Ontogeny of Calf Communication
Deep-diving sperm whales have a complex social structure and the biggest brains on the planet, but very little is known about the ontogeny of their communication skills. Our ability to access and recognize yearling and juvenile sperm whales enables us to ask questions relating to calf directed communication and social learning of codas. We test questions relating to changes in coda production when in the presence of calves and calf vocal production over years. This area of inquest allows us also to address hypotheses relating to social learning of coda dialects, behavioural development, and maternal investment.
Spatial Ecology of Sperm Whale Society
Very little is known about sperm whale spatial ecology. In particular, to what degree can and does the presence and recognition of conspecifics drive movement decisions, habitat use, and abundance and distribution. Using acoustic cues generated by the sperm whales’ echolocation, my collaborators and I are developing a new methods of identifying social units remotely from autonomous acoustic buoys. This approach could allow us to remotely track movements of identified units of whales across scales larger than otherwise possible to operate using traditional methods. With the existing understanding of the social network in this community, I hope to outline a biologically relevant scale of social interactions in this species and test hypotheses about social recognition, culturally transmitted dialects, home ranging, and movement ecology.
Technology
Working with partners in Project CETI at the Harvard’s Microrobotics Lab and REACT Lab, we are developing new technology to record whales in novel ways. From an innovative, open-source, animal-borne sound and movement tag, to automating drone deployment and recovery of tags and algorithms to predict whale movement from live audio recorded on our research vessel; we are advancing our ability study and document the behaviour of sperm whales.
International Collaborative Projects
Project CETI
Project CETI (Cetacean Translation Initiative) is scientist-led, multi-institutional research initiative applying advanced machine learning and gentle robotics to listen to and decipher sperm whale communication. Project CETI is a 2020 TED Audacious Project.
CETI’s science team is made up of world’s leading artificial intelligence and natural language processing experts, cryptographers, linguists, marine biologists, roboticists, and underwater acousticians from a network of universities and other partners.
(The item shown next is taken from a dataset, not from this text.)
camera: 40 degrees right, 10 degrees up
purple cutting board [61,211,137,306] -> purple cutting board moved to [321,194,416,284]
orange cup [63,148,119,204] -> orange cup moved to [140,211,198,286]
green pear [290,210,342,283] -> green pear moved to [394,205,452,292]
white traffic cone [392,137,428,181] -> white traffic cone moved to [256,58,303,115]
As a founding partner in Project CETI, Shane’s in-depth knowledge and long-term dataset of the sperm whale community in the Eastern Caribbean has provided the decades of baseline data upon which to launch the initiative in 2020.
Flukebook
Flukebook (http://www.flukebook.org) is the first non-profit web platform that engages both the research and citizen science communities for conservation. It provides researchers with the tools needed for scientific analysis and enables multi-institutional collaborative studies without sacrificing approachability for citizen scientist users. In Flukebook, researchers have access to data management tools, A.I.-trained photo-matching with computer vision algorithms, a global catalog of individuals, and easy connectivity to common analytical software for mark-recapture, genetic, and socio-ecological studies. For citizen scientists, Flukebook enables participants to receive automatic and comprehensive profile updates on individuals they have sighted, transforming “data” into learning and encouraging repeat participation and engagement in conservation initiatives in those regions. I am developing Flukebook with the team of software developers at Wild Me; as well as through their partnerships with biologists and computer scientists as a part of the broader Wildbook project.